Sorry for the delayed post, but I just caught this. Roon detected 768/512 for my DAC when it was in bridge mode too, but if I tried to upsample to DSD 512 in Roon the songs would just cycle through one after the other indicating incompatibility with the endpoint capabilities. It still does the same with the new firmware.
I’m pretty sure that with a bridge, Roon will always detect the capabilities of the attached DAC, but if there are other devices upstream that cannot handle that throughout Roon won’t play it. And although the device is now Roon Ready and is being detected by Roon as such, the bridge is still active in the audio settings—from what I understand from iFi the bridge is baked into the ZS hardware (either on a permanent BIOS, CMOS or the firmware architecture itself).
I think this bridge configuration is highly unique to how iFi navigated their Roon functionality with this prototype streamer, and may be without precedent. Typical Roon Ready devices don’t show a bridge in the signal path—they’re just endpoints unto themselves. Can’t say for sure, but given iFi’s history, something tells me that before they go any further trying to retrofit consumer demands into this iteration of the ZS they’ll just release a v2 or Signature version that is Roon Ready out of the gate, possibly with higher throughput, and jettison the bridge altogether.
Bill there are a number of requirements around visibility of of Signal path and how it works that apparently caused Hegel a lot of issues and maybe Primare as well. I for one never expected iFi to complete this work, but I am glad they did as it will give a small number of people the confidence to try these, especially in Roon only mode.
In terms of how it works and function, there is not a lot of difference in functionality that I see between Roon Bridge and Roon Ready. You now only get one device to select as opposed to having separate entries for USB and SPDIF, so that might be considered a slight loss of functionality though there is a way to swap that.

· · · · ·

Exercise 1: Reproduce the forum post about Roon word for word, in full.
The forum post about Roon and the records come from unrelated sources.

· · · · ·

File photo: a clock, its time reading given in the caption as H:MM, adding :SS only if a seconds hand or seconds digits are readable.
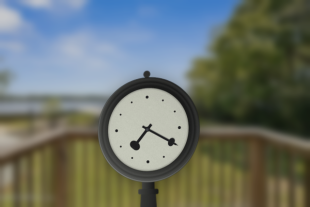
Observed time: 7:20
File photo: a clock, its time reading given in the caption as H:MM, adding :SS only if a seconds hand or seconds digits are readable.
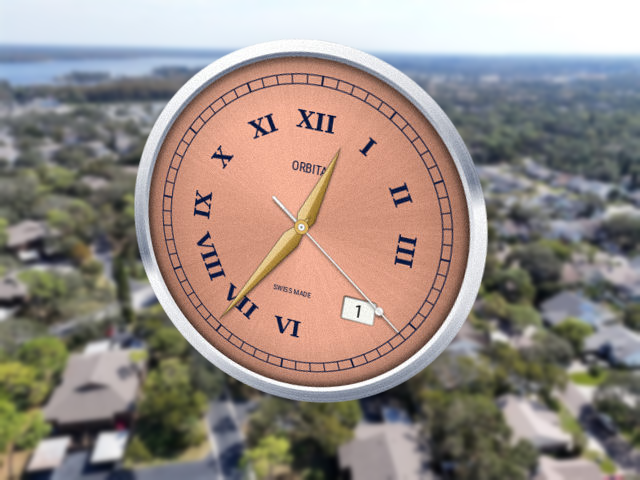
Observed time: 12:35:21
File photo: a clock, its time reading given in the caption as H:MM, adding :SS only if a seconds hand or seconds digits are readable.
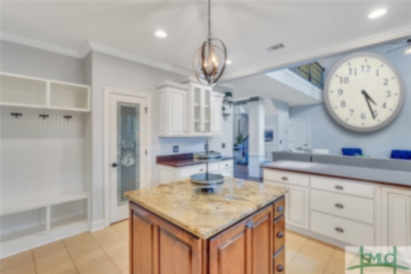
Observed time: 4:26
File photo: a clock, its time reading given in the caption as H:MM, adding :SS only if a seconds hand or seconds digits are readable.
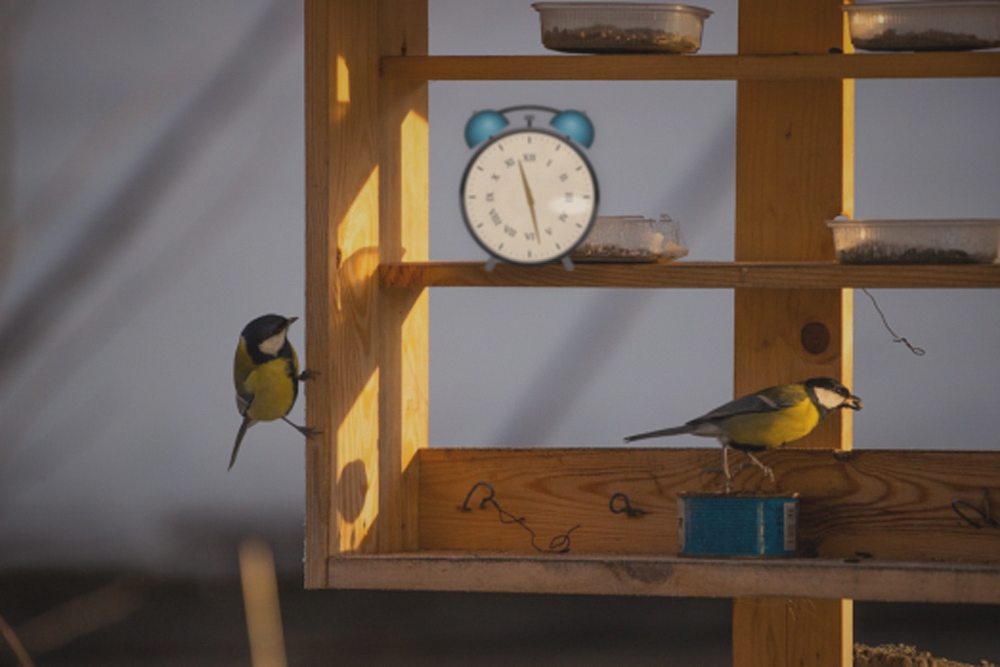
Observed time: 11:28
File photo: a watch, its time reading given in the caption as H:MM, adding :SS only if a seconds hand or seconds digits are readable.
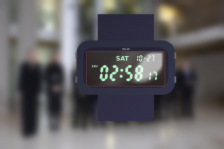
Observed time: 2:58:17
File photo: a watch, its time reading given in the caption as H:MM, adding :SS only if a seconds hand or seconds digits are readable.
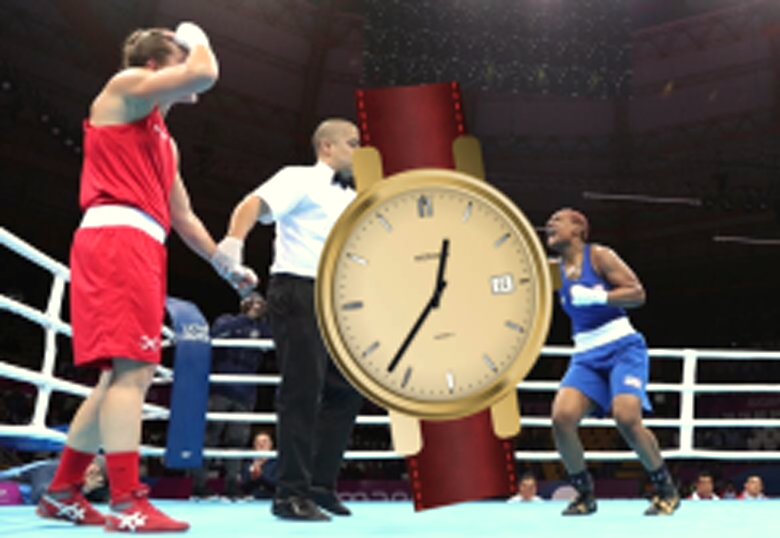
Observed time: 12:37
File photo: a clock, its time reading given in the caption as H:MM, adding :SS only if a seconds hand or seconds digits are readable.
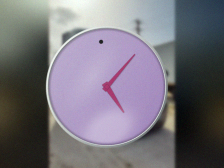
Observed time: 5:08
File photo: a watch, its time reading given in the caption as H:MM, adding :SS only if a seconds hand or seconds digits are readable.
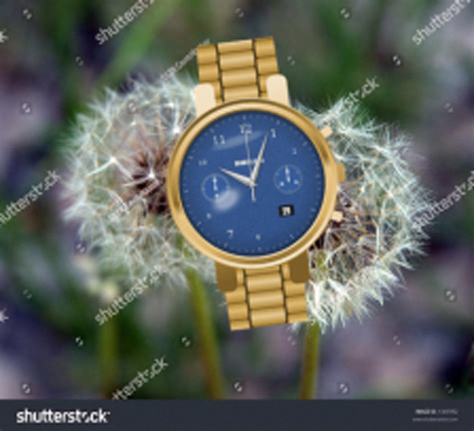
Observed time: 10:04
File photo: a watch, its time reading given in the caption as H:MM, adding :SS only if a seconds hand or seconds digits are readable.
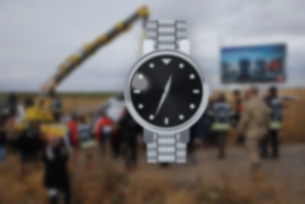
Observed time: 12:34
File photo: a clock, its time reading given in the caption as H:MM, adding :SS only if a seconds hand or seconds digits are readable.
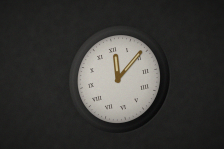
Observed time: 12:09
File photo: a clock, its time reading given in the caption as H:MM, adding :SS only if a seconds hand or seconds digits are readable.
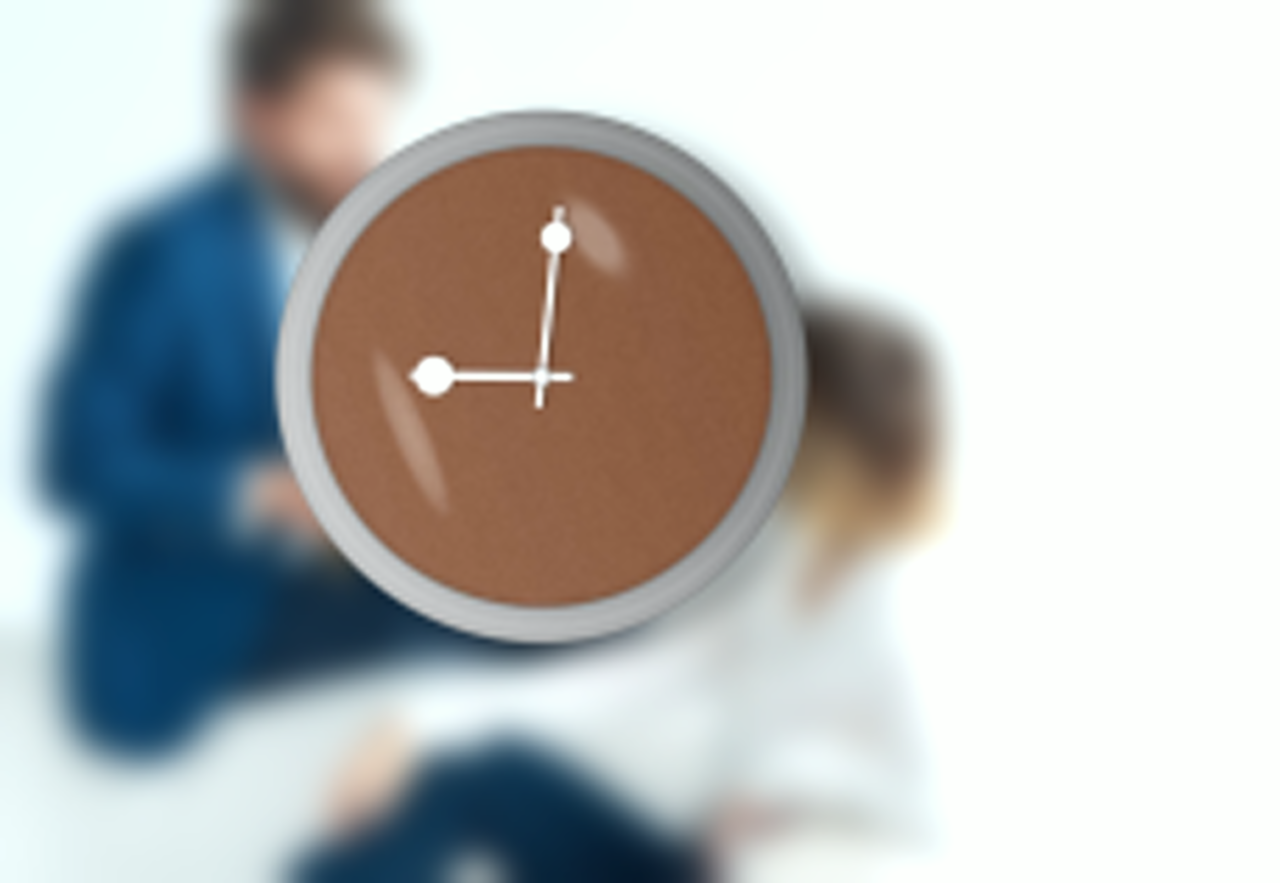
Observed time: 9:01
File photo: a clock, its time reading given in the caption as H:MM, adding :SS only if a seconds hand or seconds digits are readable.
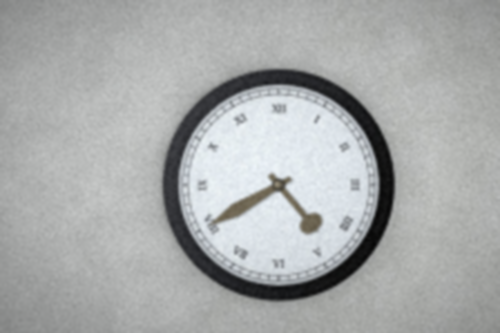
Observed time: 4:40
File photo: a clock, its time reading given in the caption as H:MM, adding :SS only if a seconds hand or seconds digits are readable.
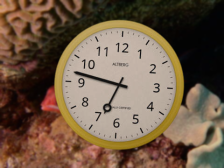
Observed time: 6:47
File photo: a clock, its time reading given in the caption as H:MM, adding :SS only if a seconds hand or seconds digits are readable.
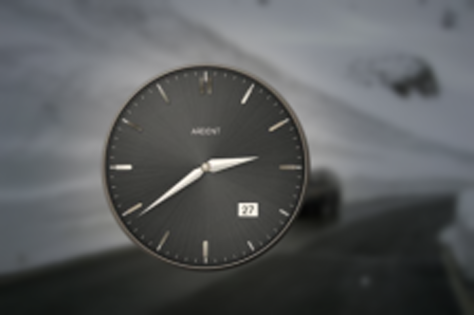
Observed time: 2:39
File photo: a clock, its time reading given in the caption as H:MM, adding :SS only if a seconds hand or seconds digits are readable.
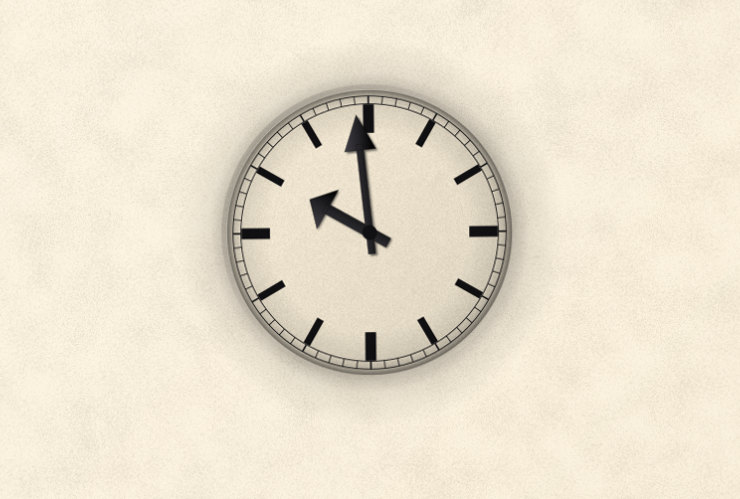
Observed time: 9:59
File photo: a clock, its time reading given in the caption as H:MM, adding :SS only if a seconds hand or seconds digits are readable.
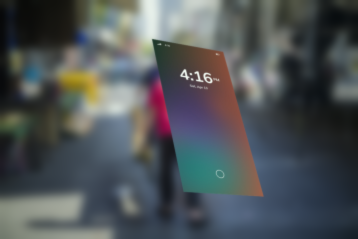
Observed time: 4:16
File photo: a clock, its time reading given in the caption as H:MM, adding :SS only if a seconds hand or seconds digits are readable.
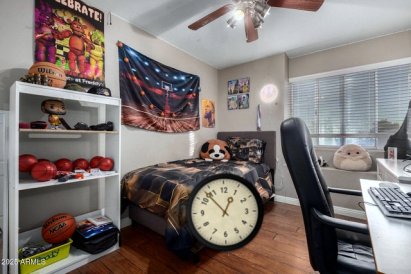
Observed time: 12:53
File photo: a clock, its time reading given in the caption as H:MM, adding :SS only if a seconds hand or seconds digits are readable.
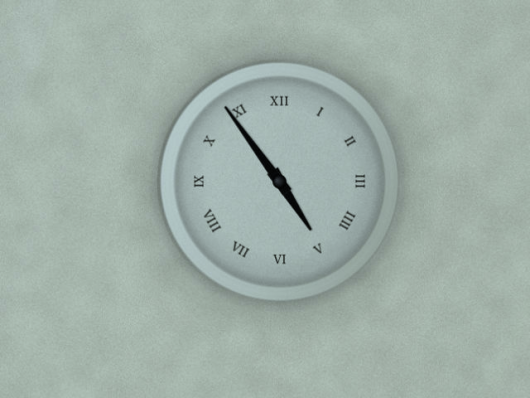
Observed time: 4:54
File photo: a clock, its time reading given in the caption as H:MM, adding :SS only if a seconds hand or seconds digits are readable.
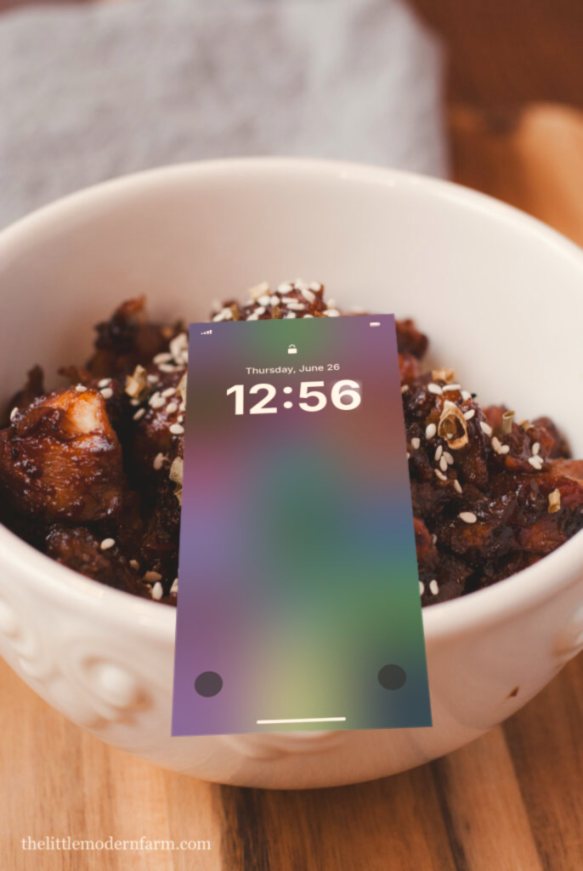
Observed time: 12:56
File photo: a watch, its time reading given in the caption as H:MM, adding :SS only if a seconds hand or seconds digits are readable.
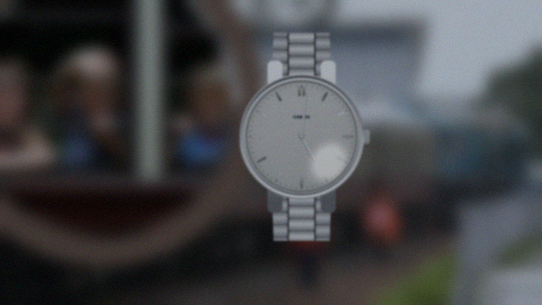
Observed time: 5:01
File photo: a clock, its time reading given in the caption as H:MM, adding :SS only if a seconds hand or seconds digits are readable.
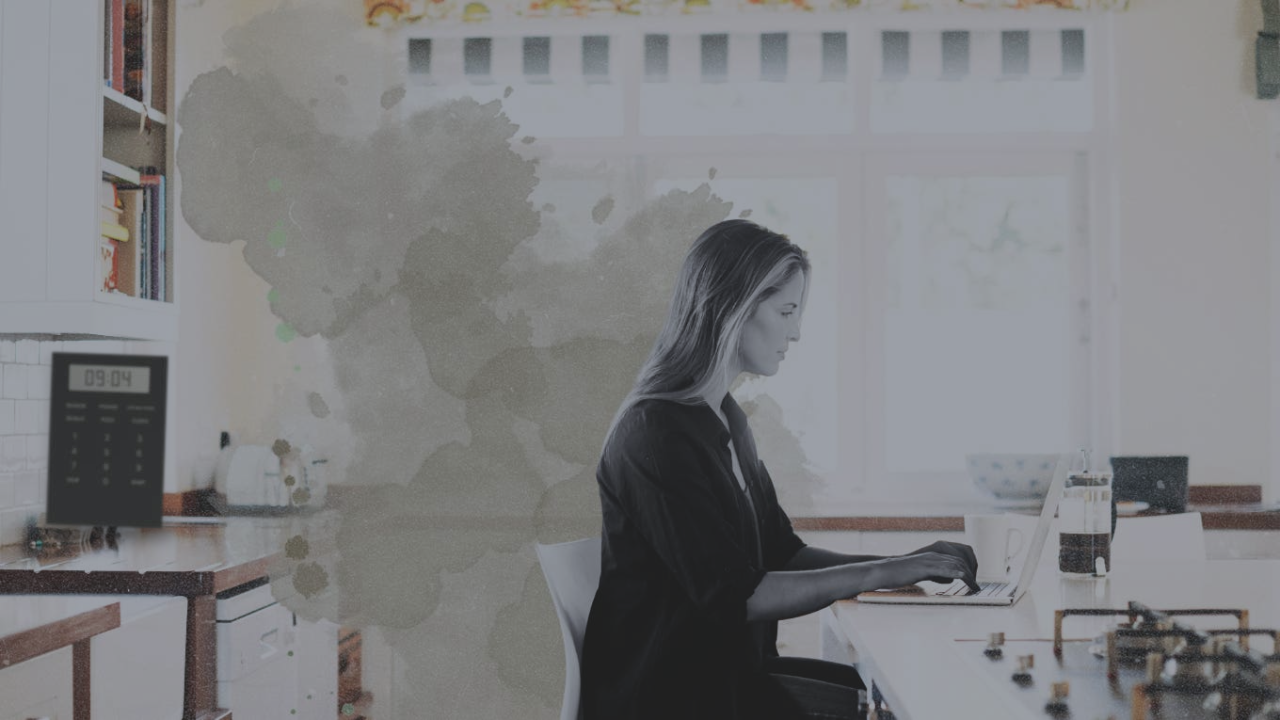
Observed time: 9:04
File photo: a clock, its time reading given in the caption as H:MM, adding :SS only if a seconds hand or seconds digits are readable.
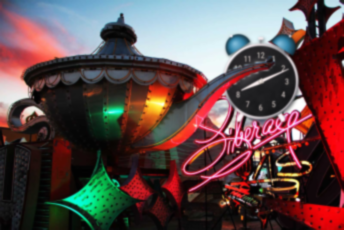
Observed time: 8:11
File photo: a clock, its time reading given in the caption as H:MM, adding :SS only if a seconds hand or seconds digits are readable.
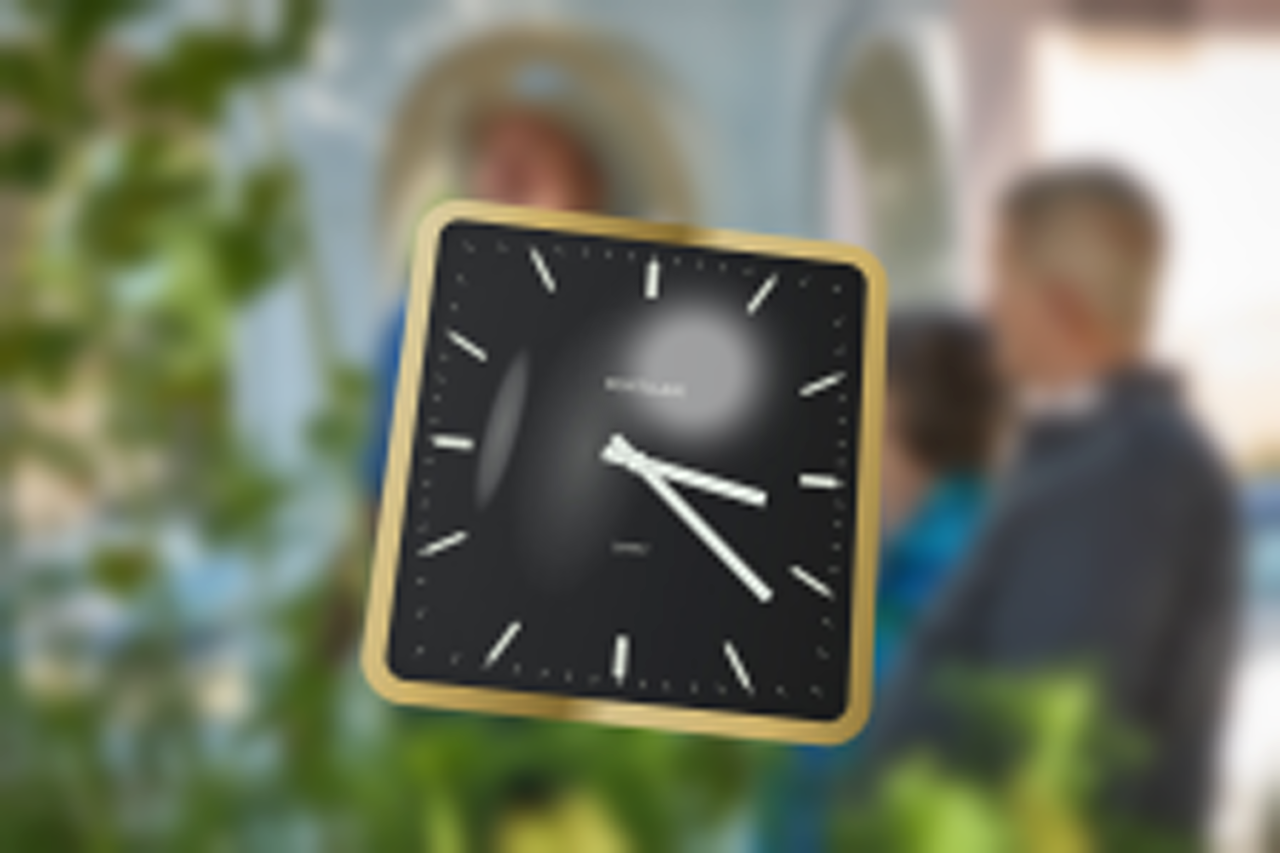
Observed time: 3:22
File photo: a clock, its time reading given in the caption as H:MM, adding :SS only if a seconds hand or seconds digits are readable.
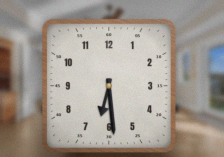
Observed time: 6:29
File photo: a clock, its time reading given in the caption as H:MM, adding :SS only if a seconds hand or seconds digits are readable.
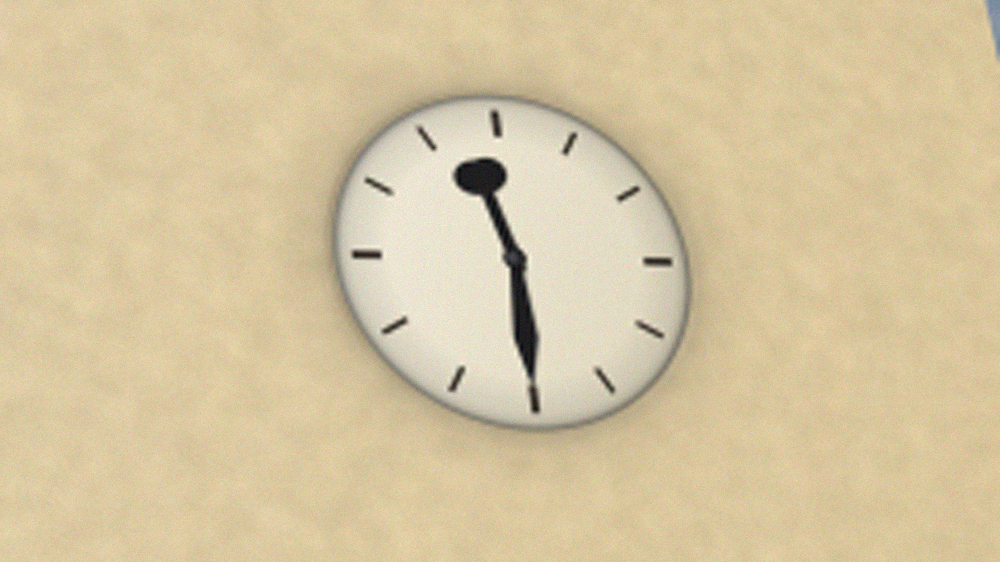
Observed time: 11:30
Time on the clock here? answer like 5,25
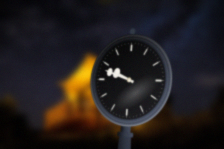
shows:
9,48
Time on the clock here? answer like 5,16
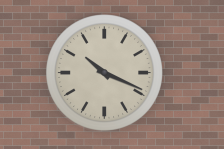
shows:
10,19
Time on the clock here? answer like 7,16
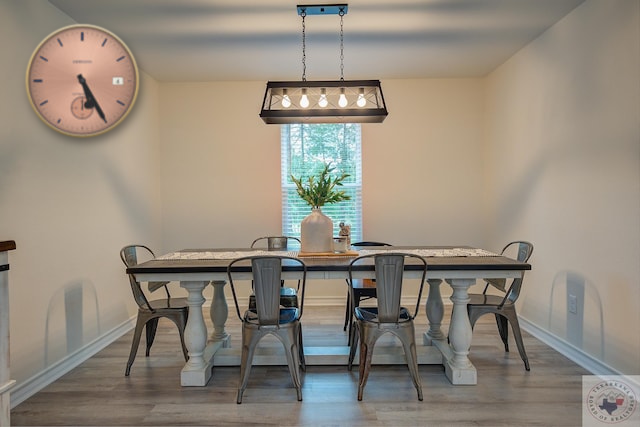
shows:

· · · · ·

Exercise 2: Quote the records exactly, beginning with their first line and continuing through the line with "Observed time: 2:58:17". Leave the pictures out.

Written reply 1:
Sorry for the delayed post, but I just caught this. Roon detected 768/512 for my DAC when it was in bridge mode too, but if I tried to upsample to DSD 512 in Roon the songs would just cycle through one after the other indicating incompatibility with the endpoint capabilities. It still does the same with the new firmware.
I’m pretty sure that with a bridge, Roon will always detect the capabilities of the attached DAC, but if there are other devices upstream that cannot handle that throughout Roon won’t play it. And although the device is now Roon Ready and is being detected by Roon as such, the bridge is still active in the audio settings—from what I understand from iFi the bridge is baked into the ZS hardware (either on a permanent BIOS, CMOS or the firmware architecture itself).
I think this bridge configuration is highly unique to how iFi navigated their Roon functionality with this prototype streamer, and may be without precedent. Typical Roon Ready devices don’t show a bridge in the signal path—they’re just endpoints unto themselves. Can’t say for sure, but given iFi’s history, something tells me that before they go any further trying to retrofit consumer demands into this iteration of the ZS they’ll just release a v2 or Signature version that is Roon Ready out of the gate, possibly with higher throughput, and jettison the bridge altogether.
Bill there are a number of requirements around visibility of of Signal path and how it works that apparently caused Hegel a lot of issues and maybe Primare as well. I for one never expected iFi to complete this work, but I am glad they did as it will give a small number of people the confidence to try these, especially in Roon only mode.
In terms of how it works and function, there is not a lot of difference in functionality that I see between Roon Bridge and Roon Ready. You now only get one device to select as opposed to having separate entries for USB and SPDIF, so that might be considered a slight loss of functionality though there is a way to swap that.

Written reply 2:
File photo: a clock, its time reading given in the caption as H:MM, adding :SS only if a seconds hand or seconds digits are readable.
Observed time: 7:20
File photo: a clock, its time reading given in the caption as H:MM, adding :SS only if a seconds hand or seconds digits are readable.
Observed time: 12:35:21
File photo: a clock, its time reading given in the caption as H:MM, adding :SS only if a seconds hand or seconds digits are readable.
Observed time: 4:26
File photo: a clock, its time reading given in the caption as H:MM, adding :SS only if a seconds hand or seconds digits are readable.
Observed time: 11:28
File photo: a watch, its time reading given in the caption as H:MM, adding :SS only if a seconds hand or seconds digits are readable.
Observed time: 2:58:17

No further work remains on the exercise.